┌─ Working data
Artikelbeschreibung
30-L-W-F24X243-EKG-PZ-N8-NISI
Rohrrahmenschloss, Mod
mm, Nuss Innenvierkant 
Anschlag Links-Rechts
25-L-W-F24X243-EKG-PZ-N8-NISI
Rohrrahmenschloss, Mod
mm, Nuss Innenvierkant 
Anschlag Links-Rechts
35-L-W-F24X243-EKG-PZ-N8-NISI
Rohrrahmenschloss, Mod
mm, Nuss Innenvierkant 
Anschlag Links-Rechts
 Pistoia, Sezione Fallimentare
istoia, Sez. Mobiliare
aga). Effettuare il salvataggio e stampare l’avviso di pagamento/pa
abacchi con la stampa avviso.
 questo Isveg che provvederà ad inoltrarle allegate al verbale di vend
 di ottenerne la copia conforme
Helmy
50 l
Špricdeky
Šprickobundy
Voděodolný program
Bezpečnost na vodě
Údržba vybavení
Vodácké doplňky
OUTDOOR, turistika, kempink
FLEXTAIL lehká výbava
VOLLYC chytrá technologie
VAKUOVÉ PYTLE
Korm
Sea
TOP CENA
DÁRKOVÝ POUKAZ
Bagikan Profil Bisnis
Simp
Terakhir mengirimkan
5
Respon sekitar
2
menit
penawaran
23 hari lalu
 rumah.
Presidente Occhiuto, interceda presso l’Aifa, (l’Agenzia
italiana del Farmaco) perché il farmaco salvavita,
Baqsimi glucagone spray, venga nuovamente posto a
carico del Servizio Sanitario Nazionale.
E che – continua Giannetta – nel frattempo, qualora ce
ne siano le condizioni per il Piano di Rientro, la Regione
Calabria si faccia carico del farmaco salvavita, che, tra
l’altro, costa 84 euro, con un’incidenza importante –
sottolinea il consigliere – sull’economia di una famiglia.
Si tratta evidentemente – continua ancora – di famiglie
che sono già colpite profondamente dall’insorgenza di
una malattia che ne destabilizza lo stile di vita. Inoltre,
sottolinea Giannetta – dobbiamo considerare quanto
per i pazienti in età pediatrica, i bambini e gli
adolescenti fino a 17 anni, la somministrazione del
└─
▸ **What is expected**
Copy every line of the listing above word for word, keeping the original order and line breaks.

▸ **Reply**
Artikelbeschreibung
30-L-W-F24X243-EKG-PZ-N8-NISI
Rohrrahmenschloss, Mod
mm, Nuss Innenvierkant 
Anschlag Links-Rechts
25-L-W-F24X243-EKG-PZ-N8-NISI
Rohrrahmenschloss, Mod
mm, Nuss Innenvierkant 
Anschlag Links-Rechts
35-L-W-F24X243-EKG-PZ-N8-NISI
Rohrrahmenschloss, Mod
mm, Nuss Innenvierkant 
Anschlag Links-Rechts
 Pistoia, Sezione Fallimentare
istoia, Sez. Mobiliare
aga). Effettuare il salvataggio e stampare l’avviso di pagamento/pa
abacchi con la stampa avviso.
 questo Isveg che provvederà ad inoltrarle allegate al verbale di vend
 di ottenerne la copia conforme
Helmy
50 l
Špricdeky
Šprickobundy
Voděodolný program
Bezpečnost na vodě
Údržba vybavení
Vodácké doplňky
OUTDOOR, turistika, kempink
FLEXTAIL lehká výbava
VOLLYC chytrá technologie
VAKUOVÉ PYTLE
Korm
Sea
TOP CENA
DÁRKOVÝ POUKAZ
Bagikan Profil Bisnis
Simp
Terakhir mengirimkan
5
Respon sekitar
2
menit
penawaran
23 hari lalu
 rumah.
Presidente Occhiuto, interceda presso l’Aifa, (l’Agenzia
italiana del Farmaco) perché il farmaco salvavita,
Baqsimi glucagone spray, venga nuovamente posto a
carico del Servizio Sanitario Nazionale.
E che – continua Giannetta – nel frattempo, qualora ce
ne siano le condizioni per il Piano di Rientro, la Regione
Calabria si faccia carico del farmaco salvavita, che, tra
l’altro, costa 84 euro, con un’incidenza importante –
sottolinea il consigliere – sull’economia di una famiglia.
Si tratta evidentemente – continua ancora – di famiglie
che sono già colpite profondamente dall’insorgenza di
una malattia che ne destabilizza lo stile di vita. Inoltre,
sottolinea Giannetta – dobbiamo considerare quanto
per i pazienti in età pediatrica, i bambini e gli
adolescenti fino a 17 anni, la somministrazione del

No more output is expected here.